Arguments that propositional logic cannot see
Consider this argument: 'All humans are mortal. Socrates is a human. Therefore, Socrates is mortal.' It is obviously valid, but propositional logic cannot show that. In propositional logic, each premise is a distinct sentence letter. Premise 1 might be H, premise 2 might be S, and the conclusion might be M. The form H, S ⊢ M is not valid by any propositional rule, because propositional logic cannot see inside the sentences to notice the repeated references to humans and mortality.
Predicate logic solves this by looking inside sentences. 'All humans are mortal' becomes ∀x (Hx → Mx): for every x, if x is a human then x is mortal. 'Socrates is a human' becomes Hs, where s is a constant naming Socrates. The conclusion 'Socrates is mortal' becomes Ms.

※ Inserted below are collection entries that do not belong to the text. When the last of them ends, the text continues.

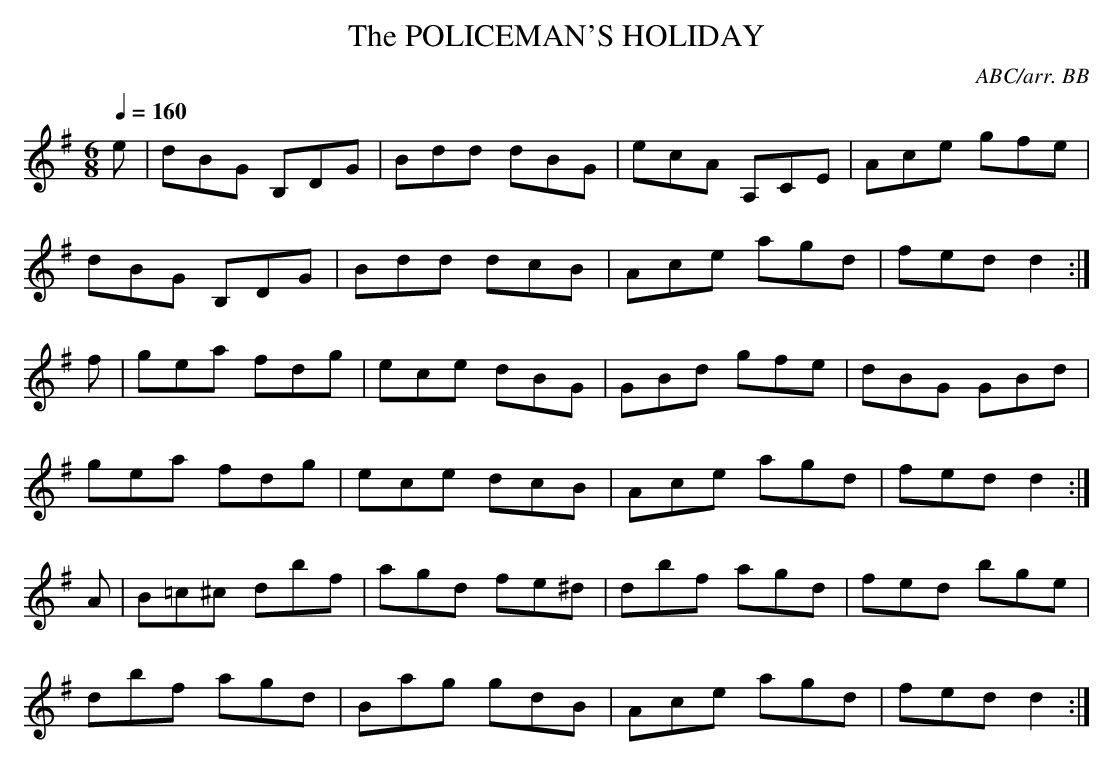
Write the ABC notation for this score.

X:1
T:POLICEMAN'S HOLIDAY, The
C:ABC/arr. BB
Q:1/4=160
L:1/8
M:6/8
K:G
e|dBG B,DG|Bdd dBG|ecA A,CE|Ace gfe|
dBG B,DG|Bdd dcB|Ace agd|fed d2 :|
f|gea fdg|ece dBG|GBd gfe|dBG GBd|
gea fdg|ece dcB|Ace agd|fed d2 :|
A|B=c^c dbf|agd fe^d|dbf agd|fed bge|
dbf agd|Bag gdB|Ace agd|fed d2 :|
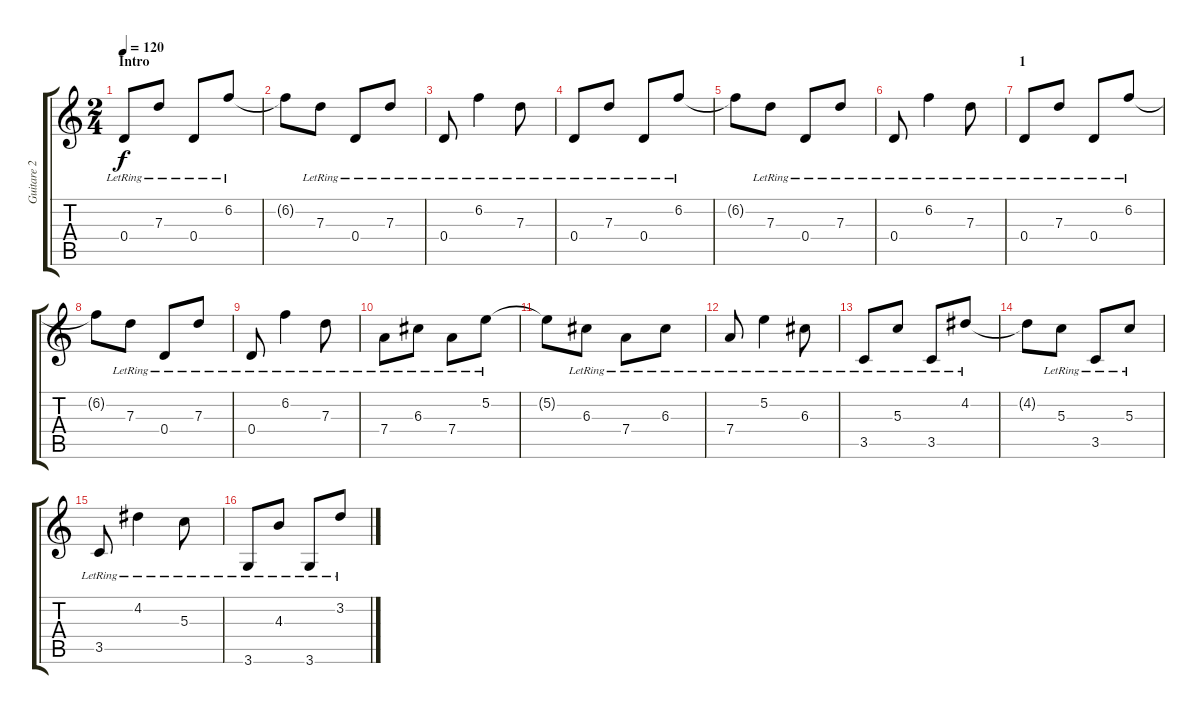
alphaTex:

\track ("Guitare 2" "Guitare 2") {instrument electricguitarclean}
\staff {score tabs}
\tuning (E4 B3 G3 D3 A2 E2) {hide}
\ts (2 4)
\section ("" "Intro")
\tempo 120
\clef g2
\ks c
0.4{lr}.8{dy f} 7.3{lr}.8 0.4{lr}.8 6.2{lr}.8 |
6.2{t}.8 7.3{lr}.8 0.4{lr}.8 7.3{lr}.8 |
0.4{lr}.8 6.2{lr}.4 7.3{lr}.8 |
0.4{lr}.8 7.3{lr}.8 0.4{lr}.8 6.2{lr}.8 |
6.2{t}.8 7.3{lr}.8 0.4{lr}.8 7.3{lr}.8 |
0.4{lr}.8 6.2{lr}.4 7.3{lr}.8 |
\section ("" "1")
0.4{lr}.8 7.3{lr}.8 0.4{lr}.8 6.2{lr}.8 |
6.2{t}.8 7.3{lr}.8 0.4{lr}.8 7.3{lr}.8 |
0.4{lr}.8 6.2{lr}.4 7.3{lr}.8 |
7.4{lr}.8 6.3{lr}.8 7.4{lr}.8 5.2{lr}.8 |
5.2{t}.8 6.3{lr}.8 7.4{lr}.8 6.3{lr}.8 |
7.4{lr}.8 5.2{lr}.4 6.3{lr}.8 |
3.5{lr}.8 5.3{lr}.8 3.5{lr}.8 4.2{lr}.8 |
4.2{t}.8 5.3{lr}.8 3.5{lr}.8 5.3{lr}.8 |
3.5{lr}.8 4.2{lr}.4 5.3{lr}.8 |
3.6{lr}.8 4.3{lr}.8 3.6{lr}.8 3.2{lr}.8
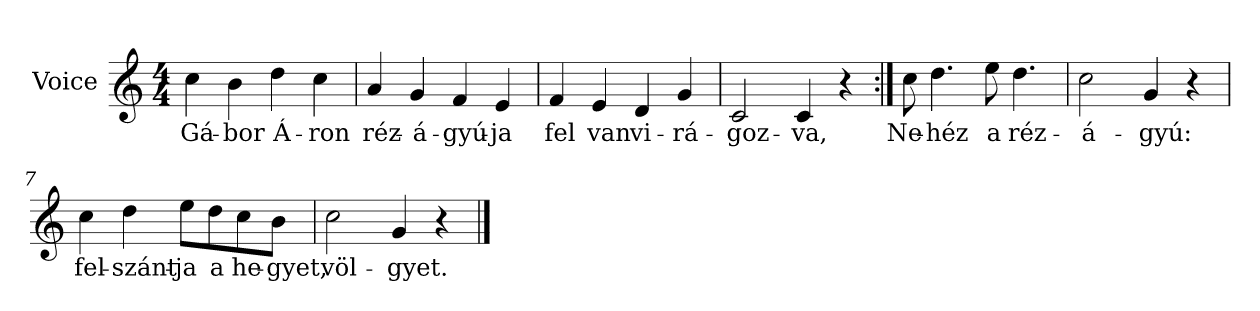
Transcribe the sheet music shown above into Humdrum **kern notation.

**kern	**text
*part1	*part1
*staff1	*staff1
*I"Voice	*
*clefG2	*
*k[]	*
*C:	*
*M4/4	*
=1	=1
4cc\	Gá-
4b\	-bor
4dd\	Á-
4cc\	-ron
=2	=2
4a/	réz-
4g/	-á-
4f/	-gyú-
4e/	-ja
=3	=3
4f/	fel
4e/	van
4d/	vi-
4g/	-rá-
=4	=4
2c/	-goz-
4c/	-va,
4r	.
!!LO:LB:g=z
=5:|!	=5:|!
8cc\	Ne-
4.dd\	-héz
8ee\	a
4.dd\	réz-
=6	=6
2cc\	-á-
4g/	gyú:
4r	.
=7	=7
4cc\	fel-
4dd\	-szánt-
8ee\L	-ja
8dd\	a
8cc\	he-
8b\J	-gyet,
=8	=8
2cc\	völ-
4g/	-gyet.-
4r	.
==	==
*-	*-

Now the inference is formally visible: instantiate the universal premise to s, apply modus ponens, and you have Ms. The sentence-internal structure is what predicate logic lets us track.
This limitation is not a defect of propositional logic; it is a consequence of the level at which propositional logic operates. Propositional logic was designed to capture relationships between whole statements — conjunction, disjunction, conditional, negation — and it does that well. But the moment an argument's validity depends on what a statement says about its subject, propositional logic has no tools to see the connection. Predicate logic was invented precisely to fill that gap.